[Stored data entries]
++++++++++++++++++++

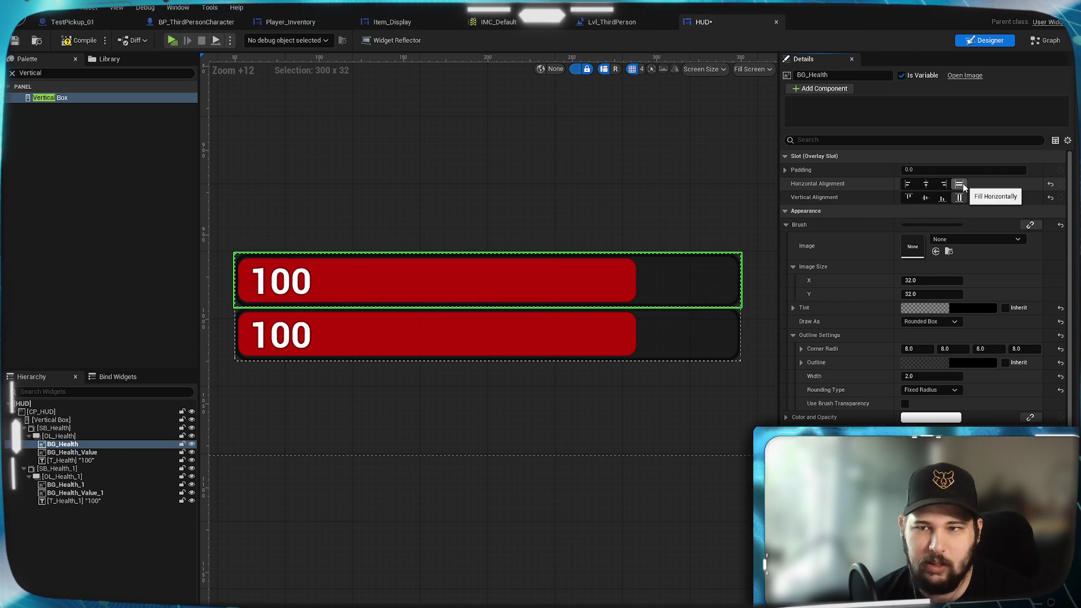
click(908, 184)
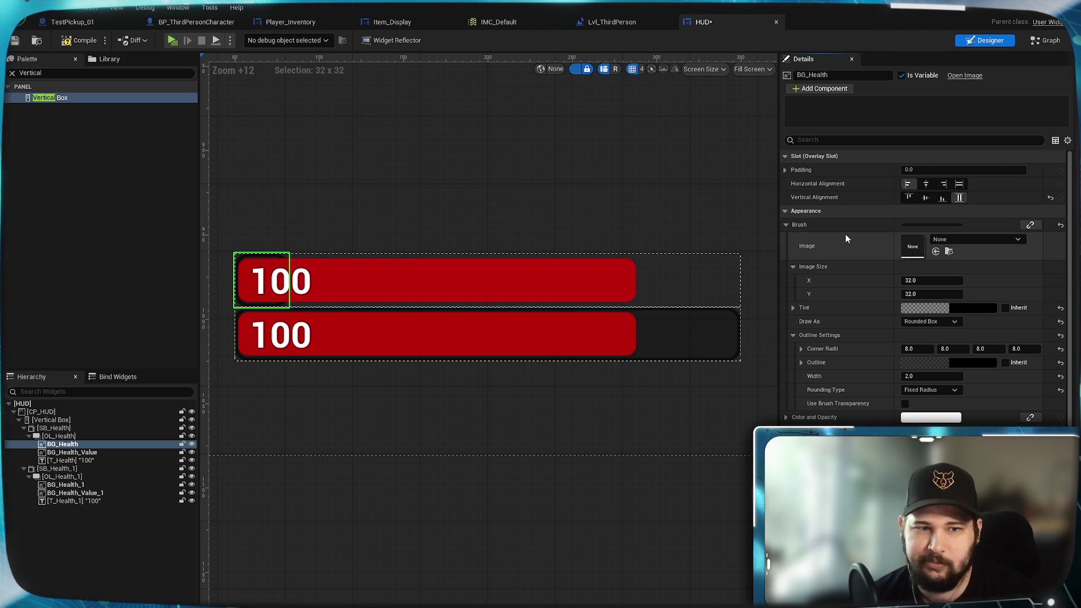
click(100, 452)
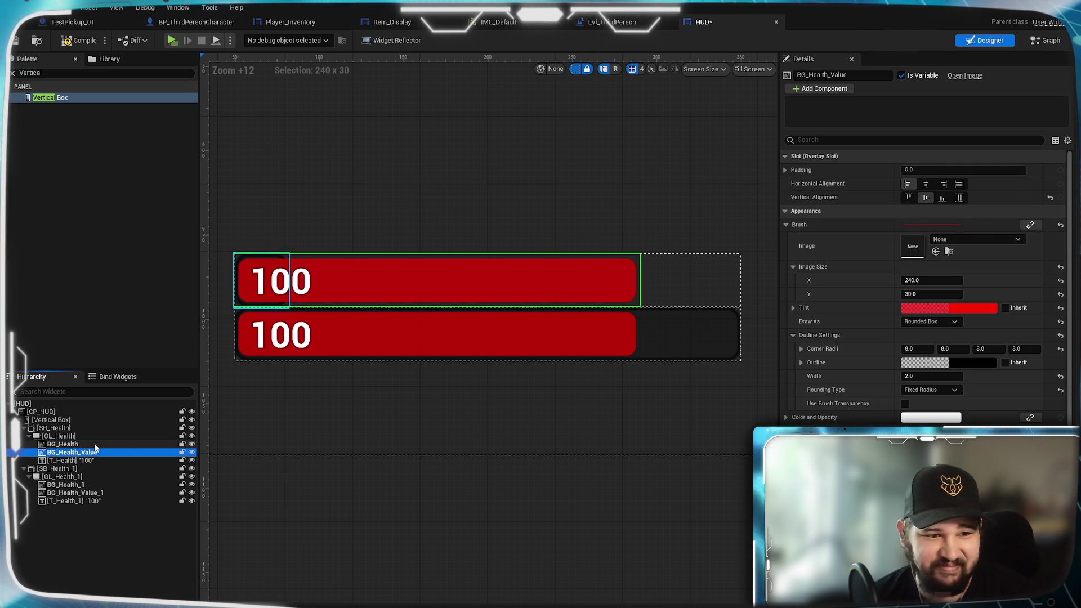
click(95, 445)
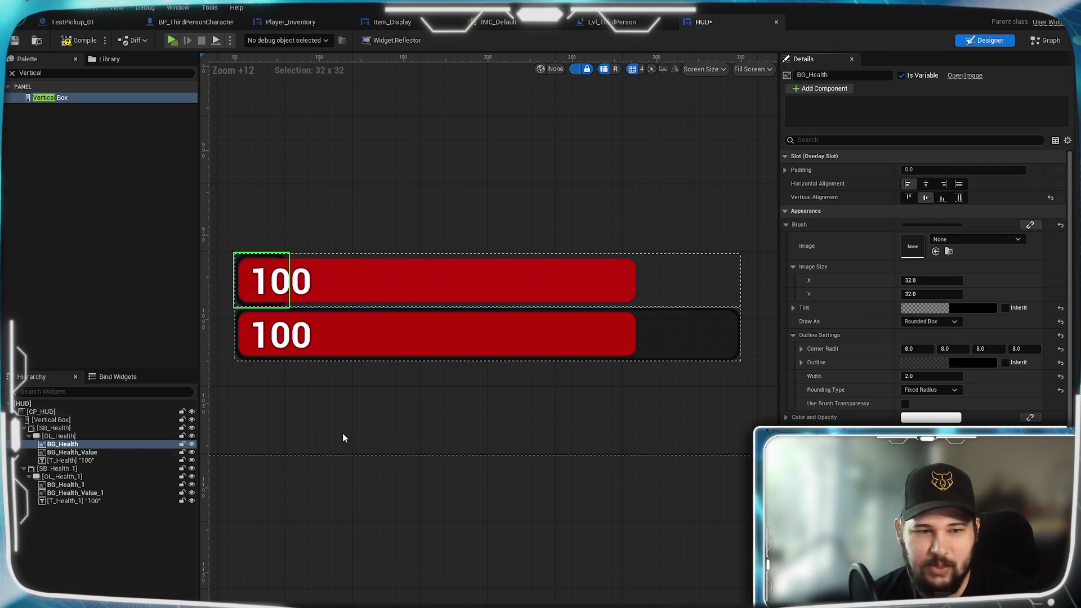
Set BG_Health's image size to 200 x 30 and BG_Health_Value's width to 200
click(941, 282)
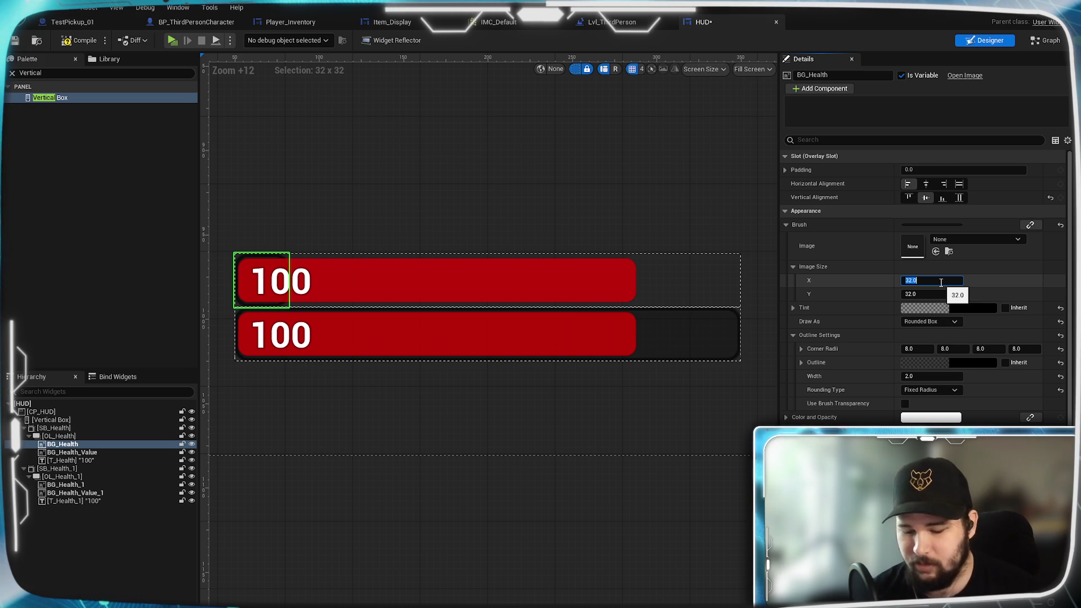
text(200)
key(Return)
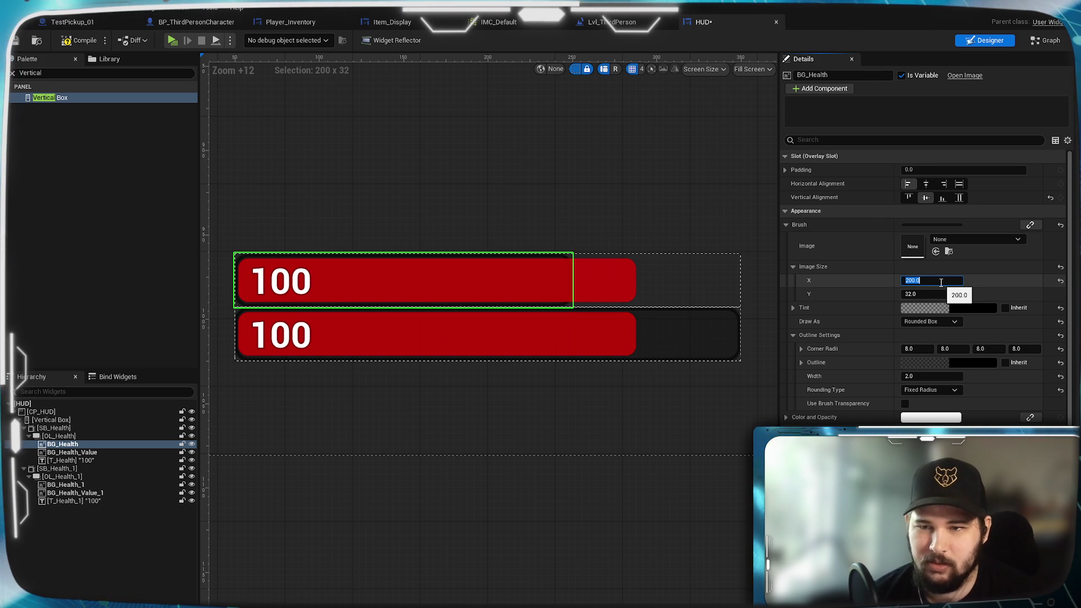
click(928, 294)
text(30)
key(Return)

++++++++++++++++++++

* **What is required**:
Scan the records above. Return every line with "click" in it.

* **Answer to the problem**:
click(908, 184)
click(100, 452)
click(95, 445)
click(941, 282)
click(928, 294)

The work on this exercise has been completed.